Garlic can be eaten raw in order to reduce nasal congestion as well as to help to relieve the other symptoms of a cold. The medicinal properties of garlic are the result of the sulphur compounds it contains, including those that are responsible for the pungent odour released when a bulb is crushed. There is some dispute as to whether garlic offers the same health benefits when eaten cooked as when taken raw, as many of the volatile components are lost through cooking.
In several studies scientists have shown that the compounds in garlic are good for the heart: they lower Blood Pressure, suppress Cholesterol production in the liver, reduce harmful cholesterol and raise levels of the beneficial high-density lipoproteins in the blood. In Germany, garlic is processed into a drug for lowering blood cholesterol levels. The recommended daily dose of fresh garlic is about 4 grams, equivalent to one or two small cloves.
Garlic can also inhibit blood clotting and increase the rate at which blood clots are broken down, but large amounts - ten or more cloves per day - may have to be eaten before any effect is noticed. Dried garlic preparations also have a slight effect in reducing blood pressure and blood cholesterol.

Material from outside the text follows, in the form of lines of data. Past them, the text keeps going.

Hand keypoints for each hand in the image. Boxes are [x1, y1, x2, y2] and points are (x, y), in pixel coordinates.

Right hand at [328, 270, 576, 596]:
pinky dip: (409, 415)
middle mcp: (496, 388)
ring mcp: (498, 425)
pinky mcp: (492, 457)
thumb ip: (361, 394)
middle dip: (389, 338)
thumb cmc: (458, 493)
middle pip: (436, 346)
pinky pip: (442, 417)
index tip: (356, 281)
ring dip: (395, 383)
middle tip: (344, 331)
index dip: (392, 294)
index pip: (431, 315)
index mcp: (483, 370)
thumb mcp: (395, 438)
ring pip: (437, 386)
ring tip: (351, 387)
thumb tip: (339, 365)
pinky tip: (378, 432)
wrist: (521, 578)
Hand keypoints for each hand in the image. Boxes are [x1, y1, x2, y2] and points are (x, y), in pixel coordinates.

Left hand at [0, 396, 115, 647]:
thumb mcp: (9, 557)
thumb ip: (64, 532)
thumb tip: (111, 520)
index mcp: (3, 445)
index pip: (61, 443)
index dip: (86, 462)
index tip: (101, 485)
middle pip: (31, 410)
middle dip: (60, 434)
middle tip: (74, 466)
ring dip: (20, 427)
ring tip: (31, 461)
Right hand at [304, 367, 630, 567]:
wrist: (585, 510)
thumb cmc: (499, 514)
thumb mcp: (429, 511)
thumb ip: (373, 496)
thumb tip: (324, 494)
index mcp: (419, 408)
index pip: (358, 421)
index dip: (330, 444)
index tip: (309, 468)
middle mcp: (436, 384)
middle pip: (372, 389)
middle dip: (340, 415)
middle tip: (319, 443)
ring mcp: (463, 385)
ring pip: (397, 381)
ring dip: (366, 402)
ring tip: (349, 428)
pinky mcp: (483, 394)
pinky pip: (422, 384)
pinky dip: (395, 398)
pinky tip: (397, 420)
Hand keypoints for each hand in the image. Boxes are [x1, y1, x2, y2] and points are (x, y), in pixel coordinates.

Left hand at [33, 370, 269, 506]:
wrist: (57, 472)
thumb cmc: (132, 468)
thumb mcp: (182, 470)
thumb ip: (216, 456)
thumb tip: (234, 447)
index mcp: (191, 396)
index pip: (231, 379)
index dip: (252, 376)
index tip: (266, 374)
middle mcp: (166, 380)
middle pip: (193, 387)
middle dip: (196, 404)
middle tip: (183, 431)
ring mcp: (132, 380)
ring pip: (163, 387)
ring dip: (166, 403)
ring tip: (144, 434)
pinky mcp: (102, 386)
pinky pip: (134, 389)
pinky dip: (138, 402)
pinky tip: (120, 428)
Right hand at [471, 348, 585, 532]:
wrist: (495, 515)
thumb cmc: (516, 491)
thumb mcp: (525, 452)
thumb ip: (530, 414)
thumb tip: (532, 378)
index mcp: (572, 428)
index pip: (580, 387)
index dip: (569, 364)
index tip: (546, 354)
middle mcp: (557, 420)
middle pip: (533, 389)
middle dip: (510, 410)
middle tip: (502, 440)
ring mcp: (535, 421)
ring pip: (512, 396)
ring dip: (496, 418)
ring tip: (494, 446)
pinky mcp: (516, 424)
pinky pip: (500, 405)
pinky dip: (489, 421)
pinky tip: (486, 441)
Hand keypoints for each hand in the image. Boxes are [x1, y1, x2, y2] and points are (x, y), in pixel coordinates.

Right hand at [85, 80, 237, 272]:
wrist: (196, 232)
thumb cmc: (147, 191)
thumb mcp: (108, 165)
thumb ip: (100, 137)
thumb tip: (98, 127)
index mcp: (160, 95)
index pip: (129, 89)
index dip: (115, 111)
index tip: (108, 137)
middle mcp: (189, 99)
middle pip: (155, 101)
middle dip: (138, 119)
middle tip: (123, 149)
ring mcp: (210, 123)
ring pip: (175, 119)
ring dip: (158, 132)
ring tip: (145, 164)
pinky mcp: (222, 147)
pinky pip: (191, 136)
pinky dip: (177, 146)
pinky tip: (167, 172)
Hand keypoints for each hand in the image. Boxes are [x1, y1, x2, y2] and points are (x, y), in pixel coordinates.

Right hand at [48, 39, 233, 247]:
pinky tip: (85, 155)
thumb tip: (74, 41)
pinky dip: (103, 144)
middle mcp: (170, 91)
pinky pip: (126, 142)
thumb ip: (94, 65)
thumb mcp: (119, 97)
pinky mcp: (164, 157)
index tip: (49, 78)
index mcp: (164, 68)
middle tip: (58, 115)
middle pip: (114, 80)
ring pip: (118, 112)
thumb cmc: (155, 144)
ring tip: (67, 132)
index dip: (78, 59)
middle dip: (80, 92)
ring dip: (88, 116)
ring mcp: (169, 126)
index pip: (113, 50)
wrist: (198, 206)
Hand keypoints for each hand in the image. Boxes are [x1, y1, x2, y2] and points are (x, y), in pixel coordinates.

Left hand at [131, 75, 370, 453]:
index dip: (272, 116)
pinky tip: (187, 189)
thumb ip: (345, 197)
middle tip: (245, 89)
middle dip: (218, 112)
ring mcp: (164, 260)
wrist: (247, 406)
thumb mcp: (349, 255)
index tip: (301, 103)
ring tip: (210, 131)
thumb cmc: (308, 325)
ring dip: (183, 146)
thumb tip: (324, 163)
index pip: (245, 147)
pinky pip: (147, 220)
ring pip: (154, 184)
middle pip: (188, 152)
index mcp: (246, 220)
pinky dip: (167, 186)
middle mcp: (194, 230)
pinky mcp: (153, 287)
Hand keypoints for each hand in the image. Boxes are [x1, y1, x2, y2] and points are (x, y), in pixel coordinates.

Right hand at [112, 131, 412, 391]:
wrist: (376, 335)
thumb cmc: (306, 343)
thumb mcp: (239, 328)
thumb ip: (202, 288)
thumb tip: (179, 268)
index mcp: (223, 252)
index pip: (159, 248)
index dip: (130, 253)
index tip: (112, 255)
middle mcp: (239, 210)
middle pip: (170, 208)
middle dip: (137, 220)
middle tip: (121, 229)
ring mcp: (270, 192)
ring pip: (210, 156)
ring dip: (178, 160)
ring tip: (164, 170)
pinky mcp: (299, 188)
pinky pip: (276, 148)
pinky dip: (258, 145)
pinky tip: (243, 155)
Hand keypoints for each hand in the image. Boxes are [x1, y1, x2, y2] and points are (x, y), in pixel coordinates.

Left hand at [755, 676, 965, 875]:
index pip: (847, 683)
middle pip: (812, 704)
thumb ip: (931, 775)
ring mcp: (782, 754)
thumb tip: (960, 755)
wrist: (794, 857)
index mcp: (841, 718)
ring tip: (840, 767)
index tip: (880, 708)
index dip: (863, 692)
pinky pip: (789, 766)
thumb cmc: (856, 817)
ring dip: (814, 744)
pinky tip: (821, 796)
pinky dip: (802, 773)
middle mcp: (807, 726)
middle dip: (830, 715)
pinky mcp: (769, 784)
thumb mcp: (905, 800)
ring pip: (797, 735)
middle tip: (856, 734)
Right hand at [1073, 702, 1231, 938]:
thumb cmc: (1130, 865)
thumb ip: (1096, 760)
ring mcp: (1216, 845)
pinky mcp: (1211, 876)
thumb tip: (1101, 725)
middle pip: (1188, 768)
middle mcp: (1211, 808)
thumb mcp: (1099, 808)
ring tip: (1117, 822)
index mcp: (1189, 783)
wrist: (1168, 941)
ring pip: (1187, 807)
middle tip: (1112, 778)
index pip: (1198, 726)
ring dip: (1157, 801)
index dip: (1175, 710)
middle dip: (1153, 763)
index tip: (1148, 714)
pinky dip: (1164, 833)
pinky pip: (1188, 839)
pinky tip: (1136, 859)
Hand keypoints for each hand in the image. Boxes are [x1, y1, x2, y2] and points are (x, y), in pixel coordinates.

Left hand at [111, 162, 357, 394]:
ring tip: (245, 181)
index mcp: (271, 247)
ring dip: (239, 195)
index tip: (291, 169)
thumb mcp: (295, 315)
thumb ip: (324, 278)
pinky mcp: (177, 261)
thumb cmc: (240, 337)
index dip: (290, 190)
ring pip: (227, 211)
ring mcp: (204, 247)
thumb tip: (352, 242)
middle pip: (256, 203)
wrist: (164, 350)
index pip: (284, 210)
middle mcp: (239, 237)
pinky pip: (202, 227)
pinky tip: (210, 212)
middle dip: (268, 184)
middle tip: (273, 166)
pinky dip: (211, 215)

Animal studies have shown that the garlic compound allyl disulphide may also help to prevent the growth of malignant tumours. A 1991 population study conducted in Shandong, an area in China with one of the world’s highest rates of gastric cancer, suggests that eating garlic on a regular basis may provide some protection. However, there is no convincing evidence that people who eat a lot of garlic are generally less prone to cancer.
The principle drawback to eating garlic is that it makes the breath smell. And in a few people it can trigger allergies, it can also induce migraine in susceptible people and, when handled, it can irritate the skin causing contact dermatitis.